荒らされた花壇
小さな花壇に花が咲き始めている。
少し前までは沢山の蕾だったが、ここ最近になり次々と花が開き始めた。
しかしある日その花壇を見ると、まるで小動物に荒らされたかのような掘った跡があり、折角咲いたばかりの花が全て引き抜かれていた。
荒らされているだけなら猫などの仕業だと思えたかもしれない。
しかしその花壇の前に散らばっている引き抜かれた花を見ると、どう考えても人間の手によるものだと思った。
私の家は花壇のある場所まで、誰でも簡単に入ってくる事が出来る。
怖い。
その行為そのものが怖いというより、こんな事をされる程誰かに嫌われているのかと思うと、その事の方が怖かった。
なぜだろう。
誰だろう。
考えてみたが思い当たらない。
しかし先日も書いたように、自覚がなくても嫌われている場合がある。(▶原因不明の無視)

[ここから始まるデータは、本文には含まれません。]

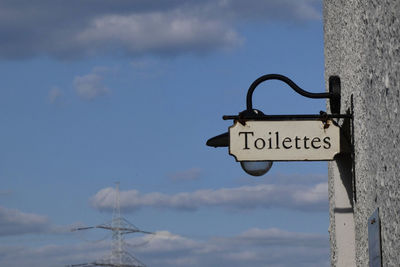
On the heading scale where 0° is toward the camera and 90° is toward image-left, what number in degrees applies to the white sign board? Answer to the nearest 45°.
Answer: approximately 0°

私が鈍感なだけで、何か相手に嫌な思いをさせてしまったのか。
しかし近所の人達とはそこまで関わっていないのに。
不安と気持ちの悪さで頭の中がグルグル回る。
そのまま放置していても気が滅入るので、私はすぐに新しい苗を購入してきた。その苗は既に花が咲いていた。
それを早速花壇に植えた。
この花が元気に咲き広がる事で、今回の事を忘れてしまいたかった。しかし心のどこかで不安はあった。
そしてその不安は的中し、植えたすぐ翌日、また苗が引き抜かれ、花壇の前に散らばっていた。
明らかに人の手だ。それも翌日になんて……。
まるで私が新しく植え替えるのを待っていたかのようではないか。